The Society of American Archivists (SAA) 2012 annual meeting, Beyond Borders, began Monday, August 6 in San Diego with strong pre-conference sessions.  

On Tuesday I attended Web Archiving: Selection, Capture, Preservation, and Marketing, a workshop taught by practitioners: Kelly Eubank, Electronic Records Manager of North Carolina Department of Cultural Resources; Lynda Schmitz Fuhrig, Electronic Records Archivist of the Smithsonian Institution Archives and Jennifer Wright, Archives and Information Management Team Leader of the Smithsonian Institution Archives.

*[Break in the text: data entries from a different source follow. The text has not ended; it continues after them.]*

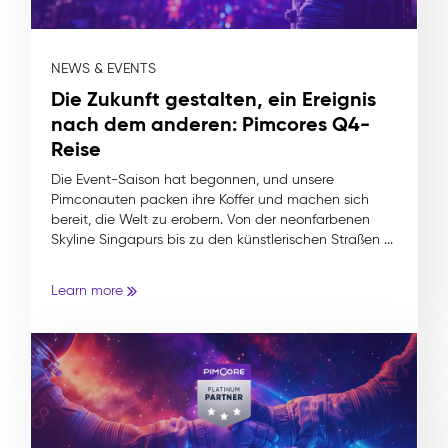
NEWS & EVENTS
Die Zukunft gestalten, ein Ereignis
nach dem anderen: Pimcores Q4-
Reise
Die Event-Saison hat begonnen, und unsere
Pimconauten packen ihre Koffer und machen sich
bereit, die Welt zu erobern. Von der neonfarbenen
Skyline Singapurs bis zu den künstlerischen Straßen ...
Learn more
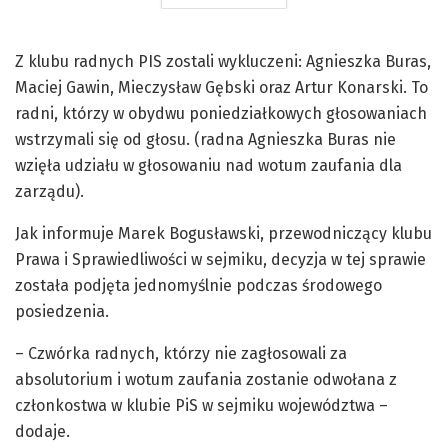
Z klubu radnych PIS zostali wykluczeni: Agnieszka Buras,
Maciej Gawin, Mieczysław Gębski oraz Artur Konarski. To
radni, którzy w obydwu poniedziałkowych głosowaniach
wstrzymali się od głosu. (radna Agnieszka Buras nie
wzięła udziału w głosowaniu nad wotum zaufania dla
zarządu).
Jak informuje Marek Bogusławski, przewodniczący klubu
Prawa i Sprawiedliwości w sejmiku, decyzja w tej sprawie
została podjęta jednomyślnie podczas środowego
posiedzenia.
– Czwórka radnych, którzy nie zagłosowali za
absolutorium i wotum zaufania zostanie odwołana z
członkostwa w klubie PiS w sejmiku województwa –
dodaje.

Our instructors explained theory and best practices of websites’ records state, appraisal, social media sites as potential records, capture methodologies, in-house versus third party vendor solutions and lessons learned from their own projects.

Why Save?

"Why save websites as records?" posed our instructors. Because they’re an organization’s public face, they provide context to records and the relationships of those records and they capture a picture of an organization’s presence. However, the ladies admitted freely, archivists can’t save everything.

Consider the numbers:

  • 500-600 million websites
  • 4.8 billion social media profiles
  • 1 billion Facebook posts per day
  • 11 new Twitter accounts per second
  • 1 hour of video posted to YouTube every minute
  • 70 million WordPress blogs

Highlights from a recent internal survey of the Smithsonian Institute’s social media usage statistics include:

  • Facebook. October 2010: 70+; April 2012: 140
  • Twitter. October 2010: 60+; April 2012: 90+
  • YouTube. October 2010: 30+; April 2012: 60+

You Have to Crawl Before You Can Walk

They shared another set of statistics from Georgetown Law Library and Chesapeake Digital Preservation Group Study from April 2012: out of a sample of 579 URLs, admittedly mostly government and organizational websites, 38 percent experienced link rot in the past five years. The study reinforced what archivists have said for years: archival repository’s must create and enforce crawling policies.

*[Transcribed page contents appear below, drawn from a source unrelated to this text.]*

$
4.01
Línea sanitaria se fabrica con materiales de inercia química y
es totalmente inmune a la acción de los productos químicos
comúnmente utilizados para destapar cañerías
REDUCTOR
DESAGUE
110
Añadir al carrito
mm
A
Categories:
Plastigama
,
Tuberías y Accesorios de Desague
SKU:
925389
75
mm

Hence, archives staff should hold one-to-several collection policy discussions to determine best fit for their repository. Once focus is clarified, however, how do archivists collect sites? Appraisal through a favorite tool -- crawling.

“Crawling results in a large amount of data that needs to be preserved or stored,” the team shared, "Be aware of the following caveats:

  • How much content duplicates other formats of records?
  • Does website design allow duplicate content to be excluded from crawl?
  • Do you have ability to crawl without express permission?
  • Will crawling external links provide significant added value?
  • What is appropriate for you to collect and provide access to?
  • Is there significant value added in capturing the content of links?
  • Are comments, retweets, friend lists, followers and “likes” significant?
  • Does capture method allow content to be included/excluded?
  • What tweaking will the archivist need to apply to the crawler?"

A repository’s crawling policy may differ on an individual website basis. The ladies advised, “It’s best to set a crawl cycle. Crawl before and after any redesign. Crawl on the day of a major event.” To track their crawling project, the reconciliation process can be administered with as modest a tool as an excel spreadsheet with website name and URL, contact information, last and next crawl date and next expected redesign columns.

Appraise Early, Appraise Often

Our moderators shared two schools of thought regarding social media in government: either state government agency sites are collected entirely or local government requires that sites be evaluated by the content on the site (and retention schedules apply to the content, not the media).